*** DATA FOR PROCESSING ***

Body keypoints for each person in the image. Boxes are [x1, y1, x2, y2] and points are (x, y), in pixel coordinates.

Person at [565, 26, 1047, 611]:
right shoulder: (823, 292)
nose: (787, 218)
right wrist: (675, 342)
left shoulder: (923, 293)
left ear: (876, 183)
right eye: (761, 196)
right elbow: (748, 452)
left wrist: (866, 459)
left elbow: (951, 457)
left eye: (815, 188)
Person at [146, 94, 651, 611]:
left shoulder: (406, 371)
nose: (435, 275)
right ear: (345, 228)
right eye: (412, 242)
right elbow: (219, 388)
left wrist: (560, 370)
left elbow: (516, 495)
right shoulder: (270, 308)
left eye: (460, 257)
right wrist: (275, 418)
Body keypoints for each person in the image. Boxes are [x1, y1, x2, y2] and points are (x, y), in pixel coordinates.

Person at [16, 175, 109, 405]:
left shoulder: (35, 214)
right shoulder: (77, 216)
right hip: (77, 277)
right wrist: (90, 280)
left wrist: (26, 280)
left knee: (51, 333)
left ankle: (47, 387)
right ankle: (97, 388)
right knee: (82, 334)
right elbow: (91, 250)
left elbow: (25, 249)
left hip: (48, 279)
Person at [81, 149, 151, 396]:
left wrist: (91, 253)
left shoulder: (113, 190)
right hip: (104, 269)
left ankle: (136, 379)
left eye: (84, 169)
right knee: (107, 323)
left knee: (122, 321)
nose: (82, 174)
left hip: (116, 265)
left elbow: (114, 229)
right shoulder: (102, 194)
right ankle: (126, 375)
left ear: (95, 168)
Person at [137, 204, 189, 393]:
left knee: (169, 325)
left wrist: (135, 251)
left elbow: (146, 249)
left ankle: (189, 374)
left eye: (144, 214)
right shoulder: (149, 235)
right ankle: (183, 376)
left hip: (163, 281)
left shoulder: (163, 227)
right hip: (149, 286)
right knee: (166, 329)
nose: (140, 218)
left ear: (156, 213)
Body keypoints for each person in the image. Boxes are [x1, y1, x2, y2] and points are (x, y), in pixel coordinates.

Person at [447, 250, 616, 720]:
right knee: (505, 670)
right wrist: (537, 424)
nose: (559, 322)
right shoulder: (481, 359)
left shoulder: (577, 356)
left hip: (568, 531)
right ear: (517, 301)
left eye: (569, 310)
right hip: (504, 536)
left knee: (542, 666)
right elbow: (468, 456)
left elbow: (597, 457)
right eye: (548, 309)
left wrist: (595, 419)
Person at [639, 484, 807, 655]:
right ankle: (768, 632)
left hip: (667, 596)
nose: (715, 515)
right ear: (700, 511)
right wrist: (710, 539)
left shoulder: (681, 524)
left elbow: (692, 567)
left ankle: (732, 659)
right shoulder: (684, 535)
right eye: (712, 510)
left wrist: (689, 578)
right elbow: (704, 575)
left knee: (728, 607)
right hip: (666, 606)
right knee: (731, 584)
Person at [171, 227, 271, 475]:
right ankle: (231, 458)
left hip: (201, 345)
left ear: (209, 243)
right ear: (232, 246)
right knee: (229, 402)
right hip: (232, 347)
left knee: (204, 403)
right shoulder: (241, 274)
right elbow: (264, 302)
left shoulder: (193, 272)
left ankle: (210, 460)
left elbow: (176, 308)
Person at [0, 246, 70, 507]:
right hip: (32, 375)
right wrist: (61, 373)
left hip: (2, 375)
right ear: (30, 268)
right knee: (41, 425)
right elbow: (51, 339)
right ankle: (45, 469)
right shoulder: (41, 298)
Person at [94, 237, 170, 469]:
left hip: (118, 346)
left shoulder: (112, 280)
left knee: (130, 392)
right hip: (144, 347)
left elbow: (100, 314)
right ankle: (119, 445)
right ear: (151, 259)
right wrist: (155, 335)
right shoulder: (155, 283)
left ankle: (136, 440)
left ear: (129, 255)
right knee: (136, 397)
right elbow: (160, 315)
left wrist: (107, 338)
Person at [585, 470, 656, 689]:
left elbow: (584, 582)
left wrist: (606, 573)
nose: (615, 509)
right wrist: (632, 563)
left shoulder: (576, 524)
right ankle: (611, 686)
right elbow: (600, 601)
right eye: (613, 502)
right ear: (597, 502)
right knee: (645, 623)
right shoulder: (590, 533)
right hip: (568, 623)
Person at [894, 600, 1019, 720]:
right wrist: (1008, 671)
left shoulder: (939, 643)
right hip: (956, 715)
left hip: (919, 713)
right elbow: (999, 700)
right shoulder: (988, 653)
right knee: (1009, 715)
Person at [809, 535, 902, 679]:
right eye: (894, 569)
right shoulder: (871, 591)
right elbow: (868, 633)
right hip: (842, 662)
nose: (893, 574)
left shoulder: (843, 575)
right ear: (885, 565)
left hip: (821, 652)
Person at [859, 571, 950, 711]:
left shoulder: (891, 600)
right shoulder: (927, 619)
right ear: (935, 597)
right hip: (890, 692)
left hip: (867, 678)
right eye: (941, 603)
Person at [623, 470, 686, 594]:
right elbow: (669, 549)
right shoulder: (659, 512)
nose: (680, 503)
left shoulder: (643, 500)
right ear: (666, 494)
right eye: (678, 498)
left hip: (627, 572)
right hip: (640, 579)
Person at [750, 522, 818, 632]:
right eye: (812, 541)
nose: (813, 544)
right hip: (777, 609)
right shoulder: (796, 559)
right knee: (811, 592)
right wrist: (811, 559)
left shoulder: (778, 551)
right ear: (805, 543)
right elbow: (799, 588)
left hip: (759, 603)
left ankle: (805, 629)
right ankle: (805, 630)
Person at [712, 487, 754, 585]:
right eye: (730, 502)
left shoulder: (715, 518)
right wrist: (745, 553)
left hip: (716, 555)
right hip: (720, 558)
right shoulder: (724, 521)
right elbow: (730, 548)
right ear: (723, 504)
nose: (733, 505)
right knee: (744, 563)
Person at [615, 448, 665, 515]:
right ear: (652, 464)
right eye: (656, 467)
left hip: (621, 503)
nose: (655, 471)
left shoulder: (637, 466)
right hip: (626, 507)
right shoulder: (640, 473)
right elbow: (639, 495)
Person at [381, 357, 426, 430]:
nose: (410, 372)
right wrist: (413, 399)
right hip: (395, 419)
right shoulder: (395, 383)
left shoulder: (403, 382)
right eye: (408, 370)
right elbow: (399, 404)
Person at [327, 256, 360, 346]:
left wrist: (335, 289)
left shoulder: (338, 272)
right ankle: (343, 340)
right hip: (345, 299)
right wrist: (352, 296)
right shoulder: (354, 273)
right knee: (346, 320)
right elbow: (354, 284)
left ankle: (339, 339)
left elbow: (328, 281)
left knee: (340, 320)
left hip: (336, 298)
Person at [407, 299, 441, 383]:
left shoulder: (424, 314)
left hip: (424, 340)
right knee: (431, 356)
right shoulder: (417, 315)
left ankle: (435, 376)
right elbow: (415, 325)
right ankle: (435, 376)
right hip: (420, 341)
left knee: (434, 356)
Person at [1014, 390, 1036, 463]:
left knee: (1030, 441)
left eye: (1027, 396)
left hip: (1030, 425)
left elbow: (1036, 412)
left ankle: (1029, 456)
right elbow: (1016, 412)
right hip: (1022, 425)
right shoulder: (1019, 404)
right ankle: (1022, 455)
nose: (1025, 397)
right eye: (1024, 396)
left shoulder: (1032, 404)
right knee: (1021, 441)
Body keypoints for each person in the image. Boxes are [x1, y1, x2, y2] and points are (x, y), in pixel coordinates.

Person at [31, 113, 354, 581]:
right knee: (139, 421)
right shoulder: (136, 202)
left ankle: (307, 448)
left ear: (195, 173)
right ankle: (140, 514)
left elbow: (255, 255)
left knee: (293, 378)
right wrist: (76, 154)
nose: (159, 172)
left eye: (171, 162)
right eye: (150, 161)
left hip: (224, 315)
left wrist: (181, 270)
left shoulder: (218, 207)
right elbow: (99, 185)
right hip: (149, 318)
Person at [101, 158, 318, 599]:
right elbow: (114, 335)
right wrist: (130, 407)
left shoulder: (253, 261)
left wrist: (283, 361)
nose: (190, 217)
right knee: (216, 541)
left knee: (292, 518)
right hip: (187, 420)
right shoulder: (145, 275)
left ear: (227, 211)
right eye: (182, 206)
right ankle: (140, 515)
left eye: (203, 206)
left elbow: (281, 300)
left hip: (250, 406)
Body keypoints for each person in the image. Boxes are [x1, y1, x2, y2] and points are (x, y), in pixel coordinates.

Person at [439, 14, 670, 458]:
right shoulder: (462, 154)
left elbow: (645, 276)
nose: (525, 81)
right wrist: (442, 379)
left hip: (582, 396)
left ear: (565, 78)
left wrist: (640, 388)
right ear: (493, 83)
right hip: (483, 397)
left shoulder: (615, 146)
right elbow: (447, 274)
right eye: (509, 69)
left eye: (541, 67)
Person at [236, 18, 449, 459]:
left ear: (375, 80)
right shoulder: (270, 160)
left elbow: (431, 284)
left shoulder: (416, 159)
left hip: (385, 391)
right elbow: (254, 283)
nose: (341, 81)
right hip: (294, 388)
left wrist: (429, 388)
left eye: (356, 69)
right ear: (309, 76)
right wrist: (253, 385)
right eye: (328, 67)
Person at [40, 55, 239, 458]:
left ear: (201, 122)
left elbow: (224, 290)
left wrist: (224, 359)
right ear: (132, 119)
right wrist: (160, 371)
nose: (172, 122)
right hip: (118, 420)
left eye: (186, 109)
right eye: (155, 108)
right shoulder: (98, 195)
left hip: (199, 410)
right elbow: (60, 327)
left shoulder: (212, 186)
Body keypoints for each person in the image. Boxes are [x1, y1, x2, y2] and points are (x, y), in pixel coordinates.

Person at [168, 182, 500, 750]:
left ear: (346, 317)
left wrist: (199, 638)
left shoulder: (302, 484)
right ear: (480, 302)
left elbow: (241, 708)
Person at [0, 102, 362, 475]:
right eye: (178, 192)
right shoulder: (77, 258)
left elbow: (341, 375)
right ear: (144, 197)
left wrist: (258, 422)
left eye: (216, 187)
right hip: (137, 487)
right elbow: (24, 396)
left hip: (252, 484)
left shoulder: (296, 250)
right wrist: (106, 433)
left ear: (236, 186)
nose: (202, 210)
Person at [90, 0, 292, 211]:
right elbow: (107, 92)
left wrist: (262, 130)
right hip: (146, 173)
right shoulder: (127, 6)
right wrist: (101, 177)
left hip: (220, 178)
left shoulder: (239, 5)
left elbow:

*** End of DATA FOR PROCESSING ***

WHAT IS BEING ASKED - Copy exactly the lines that run from the first line of the data to the line containing "left hip: (568, 531)", please, with both ends included and nothing else.

RESULT OF THIS TASK -
Body keypoints for each person in the image. Boxes are [x1, y1, x2, y2] and points are (x, y), in pixel coordinates.

Person at [565, 26, 1047, 611]:
right shoulder: (823, 292)
nose: (787, 218)
right wrist: (675, 342)
left shoulder: (923, 293)
left ear: (876, 183)
right eye: (761, 196)
right elbow: (748, 452)
left wrist: (866, 459)
left elbow: (951, 457)
left eye: (815, 188)
Person at [146, 94, 651, 611]:
left shoulder: (406, 371)
nose: (435, 275)
right ear: (345, 228)
right eye: (412, 242)
right elbow: (219, 388)
left wrist: (560, 370)
left elbow: (516, 495)
right shoulder: (270, 308)
left eye: (460, 257)
right wrist: (275, 418)
Body keypoints for each person in the image. Boxes are [x1, y1, x2, y2] and points are (x, y), in pixel coordinates.

Person at [16, 175, 109, 405]:
left shoulder: (35, 214)
right shoulder: (77, 216)
right hip: (77, 277)
right wrist: (90, 280)
left wrist: (26, 280)
left knee: (51, 333)
left ankle: (47, 387)
right ankle: (97, 388)
right knee: (82, 334)
right elbow: (91, 250)
left elbow: (25, 249)
left hip: (48, 279)
Person at [81, 149, 151, 396]:
left wrist: (91, 253)
left shoulder: (113, 190)
right hip: (104, 269)
left ankle: (136, 379)
left eye: (84, 169)
right knee: (107, 323)
left knee: (122, 321)
nose: (82, 174)
left hip: (116, 265)
left elbow: (114, 229)
right shoulder: (102, 194)
right ankle: (126, 375)
left ear: (95, 168)
Person at [137, 204, 189, 393]:
left knee: (169, 325)
left wrist: (135, 251)
left elbow: (146, 249)
left ankle: (189, 374)
left eye: (144, 214)
right shoulder: (149, 235)
right ankle: (183, 376)
left hip: (163, 281)
left shoulder: (163, 227)
right hip: (149, 286)
right knee: (166, 329)
nose: (140, 218)
left ear: (156, 213)
Body keypoints for each person in the image. Boxes are [x1, y1, x2, y2] and points are (x, y), in pixel coordinates.

Person at [447, 250, 616, 720]:
right knee: (505, 670)
right wrist: (537, 424)
nose: (559, 322)
right shoulder: (481, 359)
left shoulder: (577, 356)
left hip: (568, 531)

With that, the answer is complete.